March 28th, 2018

Scar trees and ancient trails

Whilst following the trails and riverbeds in the region it is very apparent that there has been a lot of human activity here. The most recent indicator being a 1" sony camera lens cap I found in the coarse sand of the dry riverbed.

The first photograph seems to be a continuation of the Yeperinye dreaming; however, I am sure that this region and sight; in particular, has a different interpretation and probably has a different meaning to what I first observed. It has similar features to the story of the Yeperenye catapillar markings, however, this artwork is more complex. Making interpretation matters worse is that this artwork seems to have some damage, with black fire markings nearby that have damaged one artwork. This artwork is currently under threat by the rock exfoliating and eroding as part of the greater dynamic earth and rock cycle. However, we can certainly remark that this area is a special place. One of many that interconnect with trails in the greater region.
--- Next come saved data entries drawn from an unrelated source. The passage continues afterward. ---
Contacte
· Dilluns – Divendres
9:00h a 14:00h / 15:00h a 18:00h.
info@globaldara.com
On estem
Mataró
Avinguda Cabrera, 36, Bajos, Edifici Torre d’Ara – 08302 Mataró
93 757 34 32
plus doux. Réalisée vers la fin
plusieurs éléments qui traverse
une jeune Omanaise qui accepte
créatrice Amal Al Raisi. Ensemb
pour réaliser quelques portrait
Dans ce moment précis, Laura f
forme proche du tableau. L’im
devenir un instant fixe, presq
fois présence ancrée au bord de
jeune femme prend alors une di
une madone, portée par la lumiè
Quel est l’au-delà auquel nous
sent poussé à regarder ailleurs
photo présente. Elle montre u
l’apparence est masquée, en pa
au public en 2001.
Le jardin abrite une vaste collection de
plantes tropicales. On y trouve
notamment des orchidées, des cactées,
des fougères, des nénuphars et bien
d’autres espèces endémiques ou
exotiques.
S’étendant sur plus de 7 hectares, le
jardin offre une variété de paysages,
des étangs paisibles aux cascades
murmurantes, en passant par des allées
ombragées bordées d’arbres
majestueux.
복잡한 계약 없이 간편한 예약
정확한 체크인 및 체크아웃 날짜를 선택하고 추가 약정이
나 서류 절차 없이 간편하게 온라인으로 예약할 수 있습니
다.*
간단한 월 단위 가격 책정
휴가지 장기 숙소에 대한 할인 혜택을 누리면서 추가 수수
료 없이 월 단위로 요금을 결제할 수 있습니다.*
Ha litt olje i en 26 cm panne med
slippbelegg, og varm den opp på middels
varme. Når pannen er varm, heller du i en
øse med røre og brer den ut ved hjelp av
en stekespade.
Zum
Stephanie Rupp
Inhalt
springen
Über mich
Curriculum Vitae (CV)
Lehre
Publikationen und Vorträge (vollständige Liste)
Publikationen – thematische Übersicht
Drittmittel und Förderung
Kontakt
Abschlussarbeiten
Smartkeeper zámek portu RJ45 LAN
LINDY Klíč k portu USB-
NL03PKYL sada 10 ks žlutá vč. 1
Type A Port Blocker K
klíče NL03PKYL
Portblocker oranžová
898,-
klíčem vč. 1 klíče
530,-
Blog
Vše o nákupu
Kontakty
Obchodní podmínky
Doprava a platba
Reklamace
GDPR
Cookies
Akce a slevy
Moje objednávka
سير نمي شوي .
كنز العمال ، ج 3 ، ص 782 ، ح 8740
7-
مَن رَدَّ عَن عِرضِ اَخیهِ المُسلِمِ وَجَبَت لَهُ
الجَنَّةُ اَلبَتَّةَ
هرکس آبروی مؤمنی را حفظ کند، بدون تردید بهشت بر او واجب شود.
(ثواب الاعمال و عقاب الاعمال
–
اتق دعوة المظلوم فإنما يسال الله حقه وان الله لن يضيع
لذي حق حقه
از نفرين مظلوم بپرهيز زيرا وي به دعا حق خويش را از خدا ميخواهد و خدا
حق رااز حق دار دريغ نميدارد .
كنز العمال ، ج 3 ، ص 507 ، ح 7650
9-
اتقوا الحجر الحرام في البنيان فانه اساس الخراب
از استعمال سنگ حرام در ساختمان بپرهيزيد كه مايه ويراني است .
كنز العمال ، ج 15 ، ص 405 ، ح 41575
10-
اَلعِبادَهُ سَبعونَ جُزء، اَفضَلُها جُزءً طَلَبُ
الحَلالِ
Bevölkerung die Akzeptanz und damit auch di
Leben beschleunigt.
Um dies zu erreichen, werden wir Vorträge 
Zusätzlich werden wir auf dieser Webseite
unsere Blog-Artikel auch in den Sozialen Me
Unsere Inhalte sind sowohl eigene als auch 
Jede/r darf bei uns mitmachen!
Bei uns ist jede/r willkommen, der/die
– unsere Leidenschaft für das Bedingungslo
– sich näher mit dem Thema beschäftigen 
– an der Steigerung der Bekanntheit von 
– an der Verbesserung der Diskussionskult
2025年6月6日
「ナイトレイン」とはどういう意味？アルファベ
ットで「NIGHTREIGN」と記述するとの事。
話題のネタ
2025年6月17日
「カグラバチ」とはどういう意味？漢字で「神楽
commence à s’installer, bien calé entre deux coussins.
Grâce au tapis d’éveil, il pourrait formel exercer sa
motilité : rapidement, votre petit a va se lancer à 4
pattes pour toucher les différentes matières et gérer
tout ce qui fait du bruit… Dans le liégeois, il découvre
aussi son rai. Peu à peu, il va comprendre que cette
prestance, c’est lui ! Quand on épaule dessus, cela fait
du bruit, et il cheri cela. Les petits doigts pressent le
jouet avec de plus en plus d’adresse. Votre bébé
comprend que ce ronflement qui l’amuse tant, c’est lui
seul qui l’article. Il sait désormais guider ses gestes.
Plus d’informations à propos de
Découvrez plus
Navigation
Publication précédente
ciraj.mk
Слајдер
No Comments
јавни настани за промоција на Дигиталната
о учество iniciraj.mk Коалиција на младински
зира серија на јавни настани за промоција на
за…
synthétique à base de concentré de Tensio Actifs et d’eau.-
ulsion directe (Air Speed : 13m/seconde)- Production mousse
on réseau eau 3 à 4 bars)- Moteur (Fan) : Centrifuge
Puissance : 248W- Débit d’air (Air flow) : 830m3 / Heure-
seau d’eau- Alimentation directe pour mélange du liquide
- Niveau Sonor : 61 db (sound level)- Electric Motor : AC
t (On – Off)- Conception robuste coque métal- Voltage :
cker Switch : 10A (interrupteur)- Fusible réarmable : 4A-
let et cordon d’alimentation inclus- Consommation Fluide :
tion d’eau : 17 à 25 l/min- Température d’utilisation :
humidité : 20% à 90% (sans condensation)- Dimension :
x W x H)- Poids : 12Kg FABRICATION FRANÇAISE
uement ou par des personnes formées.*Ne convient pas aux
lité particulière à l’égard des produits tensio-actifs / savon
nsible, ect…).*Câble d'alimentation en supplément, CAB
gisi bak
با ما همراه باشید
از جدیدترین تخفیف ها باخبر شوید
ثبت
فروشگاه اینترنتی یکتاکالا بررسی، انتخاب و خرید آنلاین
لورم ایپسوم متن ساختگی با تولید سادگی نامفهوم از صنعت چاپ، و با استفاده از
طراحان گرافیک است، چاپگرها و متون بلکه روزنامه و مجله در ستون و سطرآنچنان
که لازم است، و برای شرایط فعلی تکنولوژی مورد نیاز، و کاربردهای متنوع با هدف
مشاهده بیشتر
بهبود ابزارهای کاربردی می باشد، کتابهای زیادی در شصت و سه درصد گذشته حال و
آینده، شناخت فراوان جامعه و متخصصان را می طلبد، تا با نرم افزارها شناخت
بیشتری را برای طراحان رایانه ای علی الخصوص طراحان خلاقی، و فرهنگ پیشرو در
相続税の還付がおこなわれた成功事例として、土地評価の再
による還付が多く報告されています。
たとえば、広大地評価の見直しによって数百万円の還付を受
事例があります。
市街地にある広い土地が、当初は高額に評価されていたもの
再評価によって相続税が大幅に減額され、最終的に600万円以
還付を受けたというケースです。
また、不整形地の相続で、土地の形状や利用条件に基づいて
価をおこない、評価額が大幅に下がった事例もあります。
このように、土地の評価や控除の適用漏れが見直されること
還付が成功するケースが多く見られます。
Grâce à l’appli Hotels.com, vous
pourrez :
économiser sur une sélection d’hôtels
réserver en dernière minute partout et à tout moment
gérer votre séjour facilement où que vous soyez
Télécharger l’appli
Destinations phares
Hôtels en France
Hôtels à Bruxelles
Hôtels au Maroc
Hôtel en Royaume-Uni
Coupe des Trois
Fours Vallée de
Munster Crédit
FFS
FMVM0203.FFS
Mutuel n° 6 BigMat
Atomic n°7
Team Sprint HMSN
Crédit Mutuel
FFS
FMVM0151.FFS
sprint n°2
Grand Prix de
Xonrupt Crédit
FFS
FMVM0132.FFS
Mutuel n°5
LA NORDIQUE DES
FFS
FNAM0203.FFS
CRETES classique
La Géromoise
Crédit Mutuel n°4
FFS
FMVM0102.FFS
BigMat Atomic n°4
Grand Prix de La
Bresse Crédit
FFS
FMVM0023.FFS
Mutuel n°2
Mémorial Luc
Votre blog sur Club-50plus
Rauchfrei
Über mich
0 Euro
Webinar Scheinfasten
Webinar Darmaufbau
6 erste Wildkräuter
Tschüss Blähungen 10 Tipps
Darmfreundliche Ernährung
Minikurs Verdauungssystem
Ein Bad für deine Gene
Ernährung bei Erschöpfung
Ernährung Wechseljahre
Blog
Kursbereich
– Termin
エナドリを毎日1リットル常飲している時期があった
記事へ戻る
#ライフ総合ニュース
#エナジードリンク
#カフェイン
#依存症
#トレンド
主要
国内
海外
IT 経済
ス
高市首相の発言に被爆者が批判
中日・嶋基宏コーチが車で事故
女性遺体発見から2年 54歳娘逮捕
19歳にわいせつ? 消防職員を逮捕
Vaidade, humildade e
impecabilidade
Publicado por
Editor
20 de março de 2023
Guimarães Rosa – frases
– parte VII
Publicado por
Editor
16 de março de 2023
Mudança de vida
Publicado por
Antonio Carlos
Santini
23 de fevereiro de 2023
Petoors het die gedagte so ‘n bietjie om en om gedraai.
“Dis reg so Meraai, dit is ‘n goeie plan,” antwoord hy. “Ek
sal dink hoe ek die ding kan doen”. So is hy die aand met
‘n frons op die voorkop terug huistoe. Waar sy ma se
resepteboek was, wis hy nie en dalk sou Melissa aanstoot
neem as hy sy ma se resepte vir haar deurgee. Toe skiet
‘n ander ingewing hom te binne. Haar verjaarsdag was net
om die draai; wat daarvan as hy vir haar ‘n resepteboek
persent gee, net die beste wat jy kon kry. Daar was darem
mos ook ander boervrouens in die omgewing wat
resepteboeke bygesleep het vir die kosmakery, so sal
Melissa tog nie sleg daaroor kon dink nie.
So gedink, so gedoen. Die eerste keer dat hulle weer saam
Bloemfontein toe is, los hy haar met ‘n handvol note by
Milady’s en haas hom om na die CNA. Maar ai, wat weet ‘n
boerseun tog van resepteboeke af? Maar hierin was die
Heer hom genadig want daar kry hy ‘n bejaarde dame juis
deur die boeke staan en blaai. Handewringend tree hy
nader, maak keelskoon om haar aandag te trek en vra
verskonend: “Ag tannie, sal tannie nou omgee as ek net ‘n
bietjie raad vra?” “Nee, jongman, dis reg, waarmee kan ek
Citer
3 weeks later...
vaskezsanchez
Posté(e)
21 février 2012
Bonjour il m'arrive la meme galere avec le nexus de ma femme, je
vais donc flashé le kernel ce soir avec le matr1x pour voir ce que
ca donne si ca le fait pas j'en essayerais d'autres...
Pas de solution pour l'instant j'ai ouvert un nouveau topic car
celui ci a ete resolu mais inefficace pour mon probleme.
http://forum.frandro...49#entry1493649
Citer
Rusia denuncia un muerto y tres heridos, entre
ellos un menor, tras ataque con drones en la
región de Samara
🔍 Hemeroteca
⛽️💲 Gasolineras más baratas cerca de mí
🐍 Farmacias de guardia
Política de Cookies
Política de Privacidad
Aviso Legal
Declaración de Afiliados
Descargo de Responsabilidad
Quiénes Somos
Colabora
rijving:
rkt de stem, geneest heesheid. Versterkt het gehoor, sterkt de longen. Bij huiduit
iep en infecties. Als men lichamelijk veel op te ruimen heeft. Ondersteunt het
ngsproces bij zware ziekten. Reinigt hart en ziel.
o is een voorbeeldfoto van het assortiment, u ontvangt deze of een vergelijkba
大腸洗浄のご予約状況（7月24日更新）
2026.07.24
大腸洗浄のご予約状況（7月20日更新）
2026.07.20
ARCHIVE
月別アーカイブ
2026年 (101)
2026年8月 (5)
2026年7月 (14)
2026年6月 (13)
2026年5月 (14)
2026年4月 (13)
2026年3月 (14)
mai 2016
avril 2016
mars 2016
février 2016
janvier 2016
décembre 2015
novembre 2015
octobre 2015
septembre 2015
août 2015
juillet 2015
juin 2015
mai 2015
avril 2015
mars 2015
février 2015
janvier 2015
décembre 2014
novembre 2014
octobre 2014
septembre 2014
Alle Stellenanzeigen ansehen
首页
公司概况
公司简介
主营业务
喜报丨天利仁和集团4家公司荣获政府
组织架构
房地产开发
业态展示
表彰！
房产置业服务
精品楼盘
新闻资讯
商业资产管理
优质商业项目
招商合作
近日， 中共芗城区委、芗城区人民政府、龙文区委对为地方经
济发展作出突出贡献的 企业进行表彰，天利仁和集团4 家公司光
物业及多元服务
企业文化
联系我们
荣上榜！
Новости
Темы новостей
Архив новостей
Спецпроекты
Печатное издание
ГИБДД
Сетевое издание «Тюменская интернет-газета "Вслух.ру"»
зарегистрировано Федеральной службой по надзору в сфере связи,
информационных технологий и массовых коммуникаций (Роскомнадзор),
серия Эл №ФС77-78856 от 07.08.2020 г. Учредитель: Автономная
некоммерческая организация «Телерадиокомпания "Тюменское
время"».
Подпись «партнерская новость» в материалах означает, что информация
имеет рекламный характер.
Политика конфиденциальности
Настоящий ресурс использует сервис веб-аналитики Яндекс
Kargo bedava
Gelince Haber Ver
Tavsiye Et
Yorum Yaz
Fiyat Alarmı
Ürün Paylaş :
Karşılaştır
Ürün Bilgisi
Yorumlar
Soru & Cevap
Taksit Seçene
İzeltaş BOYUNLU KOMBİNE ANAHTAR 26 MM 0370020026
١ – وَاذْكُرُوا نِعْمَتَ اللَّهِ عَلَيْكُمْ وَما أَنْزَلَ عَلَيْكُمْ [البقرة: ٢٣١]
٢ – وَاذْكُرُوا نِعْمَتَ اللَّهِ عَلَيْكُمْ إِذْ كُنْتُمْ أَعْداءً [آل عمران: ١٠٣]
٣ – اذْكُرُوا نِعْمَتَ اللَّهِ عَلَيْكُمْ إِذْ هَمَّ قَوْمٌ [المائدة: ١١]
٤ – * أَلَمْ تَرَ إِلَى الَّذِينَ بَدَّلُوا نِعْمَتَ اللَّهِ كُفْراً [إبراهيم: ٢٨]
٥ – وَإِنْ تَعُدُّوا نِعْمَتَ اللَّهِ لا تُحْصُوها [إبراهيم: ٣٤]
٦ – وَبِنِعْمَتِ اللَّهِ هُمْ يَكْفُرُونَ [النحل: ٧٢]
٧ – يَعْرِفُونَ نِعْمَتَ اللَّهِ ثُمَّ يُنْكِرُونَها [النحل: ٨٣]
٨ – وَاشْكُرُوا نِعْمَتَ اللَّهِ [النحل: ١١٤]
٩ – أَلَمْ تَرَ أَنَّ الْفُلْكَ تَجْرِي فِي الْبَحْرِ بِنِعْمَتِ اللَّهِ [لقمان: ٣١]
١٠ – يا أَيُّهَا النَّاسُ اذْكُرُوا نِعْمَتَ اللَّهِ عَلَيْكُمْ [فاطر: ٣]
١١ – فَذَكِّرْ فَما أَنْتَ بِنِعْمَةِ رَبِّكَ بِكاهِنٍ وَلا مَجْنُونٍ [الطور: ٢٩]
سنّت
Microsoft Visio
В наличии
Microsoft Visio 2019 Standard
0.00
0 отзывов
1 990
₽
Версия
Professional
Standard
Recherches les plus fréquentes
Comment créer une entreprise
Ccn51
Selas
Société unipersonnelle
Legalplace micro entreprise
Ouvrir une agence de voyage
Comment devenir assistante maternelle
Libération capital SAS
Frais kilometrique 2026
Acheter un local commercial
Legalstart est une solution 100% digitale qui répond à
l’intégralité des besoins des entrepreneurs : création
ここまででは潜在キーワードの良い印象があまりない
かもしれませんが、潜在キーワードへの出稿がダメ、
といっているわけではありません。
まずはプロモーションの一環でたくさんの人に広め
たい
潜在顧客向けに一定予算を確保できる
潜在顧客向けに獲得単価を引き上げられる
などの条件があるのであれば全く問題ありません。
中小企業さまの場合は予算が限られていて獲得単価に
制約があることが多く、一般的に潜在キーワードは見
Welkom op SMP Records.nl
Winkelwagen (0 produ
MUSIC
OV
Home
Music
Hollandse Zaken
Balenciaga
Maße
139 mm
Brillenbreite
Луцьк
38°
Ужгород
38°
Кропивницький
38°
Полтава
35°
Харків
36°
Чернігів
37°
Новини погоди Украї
Scar trees nearby the dry river bed also indicate that this is part of an ancient trail. The gum tree nearby has had a lot of human activity impact it. However, these trees make up part of a large network of trails in the region. Finding the trees means that you know you are on a trail. The artwork of this type so far have pointed south-east and the trees north-west; almost as if they were geographically opposed. The artwork and the tree combined indicate to me that this area has been a thoroughfare for people, for what could have been thousands of years.